PASSAGE TO READ |
This problem reduces to the original problem if we take the transitive closure: for every two nodes $u,v$, add an edge $(u,v)$ whose cost is the total cost of the minimum-cost $u,v$-path. Now we can assume without loss of generality that our closed walks are actually cycles that don't have any nodes in common (except for the depot). A cycle in the transitive closure can always skip a vertex that's redundant without increasing in cost.

This new problem has a solution exactly when the original graph is strongly connected:

• The graph must be strongly connected, because any solution gives us a way to find a path from any node $u$ to any other node $v$. (Follow a closed walk in the solution from $u$ to the depot, then follow a closed walk in the solution from the depot to $v$.)
• If the graph is strongly connected, then its transitive closure is the complete directed graph, which certainly has a solution for any $N$.

Answer 2

To generate test problems, I would suggest the following.

1. Start by picking (randomly or otherwise) the dimensions of the problem (number of source nodes, number of sink nodes, number of vehicles, number of intermediate nodes in the graph, ...).

DATA BELOW |
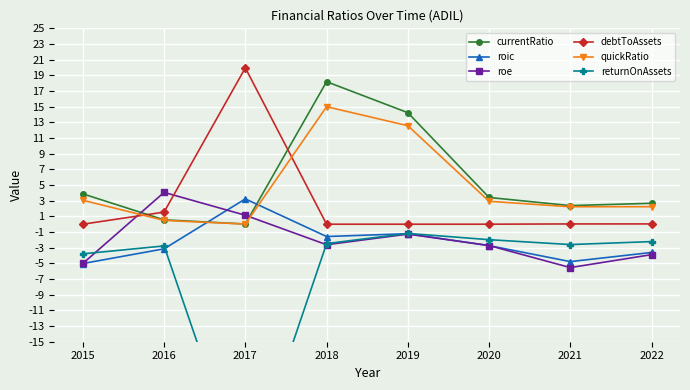

How many data points in returnOnAssets are above -2?

2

QUESTIONS |
[a] Answer these from the passage on routing graphs, one per line:
(i) In the transitive closure, what cost is given to the edge added between two nodes $u,v$?
(ii) When does the new problem have a solution?
(iii) What is the first step suggested for generating test problems?
[b] Carry the passage on routing graphs forward, starting after its last sentence.

RESULTS FOR THE EXERCISE |
[a]
(i) The total cost of the minimum-cost $u,v$-path.
(ii) Exactly when the original graph is strongly connected.
(iii) Picking, randomly or otherwise, the dimensions of the problem, such as the number of source nodes, sink nodes, vehicles and intermediate nodes in the graph.

[b]
2. Assign (random) supplies and demands such that the problem is feasible (supply meets demand).
3. Assignments vehicles and loads to sources and sinks in a feasible manner (meaning you use the correct number of vehicles and respect demand and supply limits).
4. Route those vehicles by assigning a random sequence of intermediate nodes to each vehicle. (Note that we have no arcs yet.) The only constraint on the routes is that no node appears more than once in a route (to avoid cycles), and of course every route starts at a source and ends at a sink. There is no need for the route to be "efficient"; we are just making sure the problem is feasible.
5. Add arcs along the routes generated in the previous step. If the problem is capacitated, set capacities on those arcs to keep the routes feasible.
6. Add additional arcs between random pairs of nodes until you have the number of arcs chosen in the initial step.
7. Randomly add nonnegative or strictly positive costs to each arc.

You now have a feasible VRP with the chosen dimensions and characteristics (single or multiple vehicles, capacitated arcs or not, ...).